Thank you to the member for Fisher for raising this motion. I know that these are issues he has been concerned about for a long time, and that he has been working on for a long time.

Unfortunately, we didn’t see much action on these really important issues from the previous Liberal-National government during their 10 years in office, so there is a lot of work to be done. Indeed, I would hope that all members in this place recognise that there are serious harms associated with social media platforms, including where perpetrators of domestic and family violence lurk. There’s vital work to be done to ensure we reduce the harms associated with the use of social media and, unlike the previous Liberal-National government, our government is up to the challenge. We see the challenge and we’re working on the challenge of technology facilitated abuse on a number of fronts.

We have provided $16.6 million in funding to the eSafety Commissioner, providing a team of experts to support victim-survivors of technology facilitated abuse, and we’re extending the national online safety awareness campaign to help protect Australian women from severe online abuse, including the sharing of explicit images without consent, illegal and violent content, and severe harassment and threats. We’re funding an age assurance trial to prevent minors from accessing online pornography, and examining how age limits for social media can be better implemented. Just this week, the Attorney-General announced new laws to ensure that people who share deepfake pornography face serious issues. So there are a number of fronts on which we’re working on this. And this isn’t a challenge that Australia is grappling with alone: governments and communities worldwide are trying to find a way through from what, essentially, has been a Wild West of online social media platforms being allowed to do what they want to regulating them in a way which regulates harmful behaviours with appropriate controls and safeguards.

We need to get the policy settings right for all Australians. Social media platforms, deservedly, should be held to account for their role in all of this. We need to act thoroughly and effectively, and we also need to make sure, as part of that action, that we aren’t exposing people, especially young people, to privacy risks. There are risks with big tech being provided with someone’s identity and private data. We know, certainly, that big tech does not have a good track record in protecting people who use their platforms. In fact, they’re much more likely to spread data to places that people have no idea about than they are to protect it. Of course we have a number of foreign companies involved in this space particularly, and there’s a lot of discussion in this parliament, especially by those opposite, about the owners of TikTok being based in China. So we have to acknowledge the harm but we have to do the work thoroughly, because we do not want to expose people, especially young Australians, to further harm at the hands of big tech companies which are just looking to make a quick buck from them.
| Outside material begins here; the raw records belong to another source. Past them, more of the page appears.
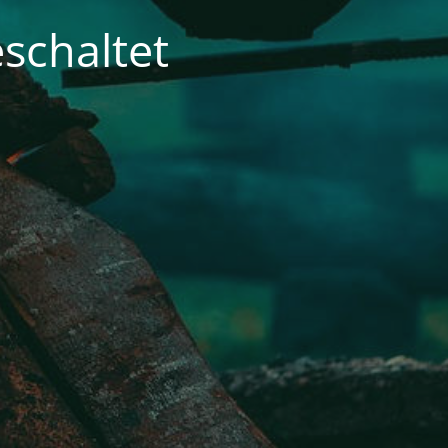
schaltet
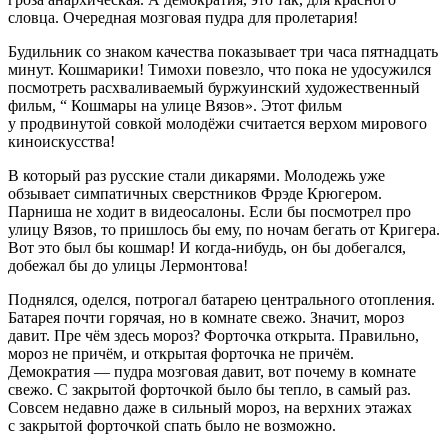
словца. Очередная мозговая пудра для пролетария!
Будильник со знаком качества показывает три часа пятнадцать
минут. Кошмарики! Тимохи повезло, что пока не удосужился
посмотреть расхваливаемый буржуинский художественный
фильм, “ Кошмары на улице Вязов». Этот фильм
у продвинутой совкой молодёжи считается верхом мирового
киноискусства!
В который раз русские стали дикарями. Молодежь уже
обзывает симпатичных сверстников Фрэде Крюгером.
Парниша не ходит в видеосалоны. Если бы посмотрел про
улицу Вязов, то пришлось бы ему, по ночам бегать от Кригера.
Вот это был бы кошмар! И когда-нибудь, он бы добегался,
добежал бы до улицы Лермонтова!
Поднялся, оделся, потрогал батарею центрального отопления.
Батарея почти горячая, но в комнате свежо. Значит, мороз
давит. Пре чём здесь мороз? Форточка открыта. Правильно,
мороз не причём, и открытая форточка не причём.
Демократия — пудра мозговая давит, вот почему в комнате
свежо. С закрытой форточкой было бы тепло, в самый раз.
Совсем недавно даже в сильный мороз, на верхних этажах
с закрытой форточкой спать было не возможно.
So I look forward to working with the member for Fisher and the member for Flinders and other members of the parliament as part of the new inquiry our government has initiated into the influence and impacts of social media on Australian society, which I will chair. Our inquiry will seek to hear from a range of experts as well as media and social media outlets, but importantly we will also get feedback from a wide range of Australians about the role that social media plays in their lives and the need to address the harms that we are seeing. We are clear that the way social media operates in Australia right now cannot continue as it has been. We need to see change for all Australians. We need to have a safer online environment, including for young people.
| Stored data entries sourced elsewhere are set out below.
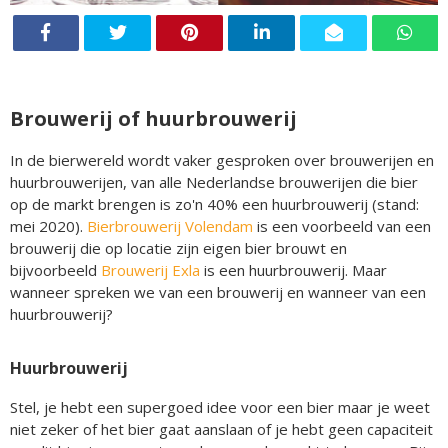
Brouwerij of huurbrouwerij
In de bierwereld wordt vaker gesproken over brouwerijen en
huurbrouwerijen, van alle Nederlandse brouwerijen die bier
op de markt brengen is zo'n 40% een huurbrouwerij (stand:
mei 2020).
Bierbrouwerij Volendam
is een voorbeeld van een
brouwerij die op locatie zijn eigen bier brouwt en
bijvoorbeeld
Brouwerij Exla
is een huurbrouwerij. Maar
wanneer spreken we van een brouwerij en wanneer van een
huurbrouwerij?
Huurbrouwerij
Stel, je hebt een supergoed idee voor een bier maar je weet
niet zeker of het bier gaat aanslaan of je hebt geen capaciteit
I really hope and expect that we can do that work in a way that works across this parliament to protect Australians, without hurling inflammatory language and accusations at each other, actually recognising that it is our duty to work together to protect Australians and young Australians and to hold big tech to account for the harms that they have too long washed their hands of, to look to how we build better online spaces and places. This is work that falls on all of us in this parliament. It is best done constructively, without insulting each other.

There is a lot still to be done. There is a lot of work underway. The role that social media is playing in our society and others is rightly being put under a microscope right now. I look forward, through the inquiry that we will have, to bringing together experts and other Australians to find a way through, to prepare for a reasonable, implementable way to protect Australians from social and online media harm.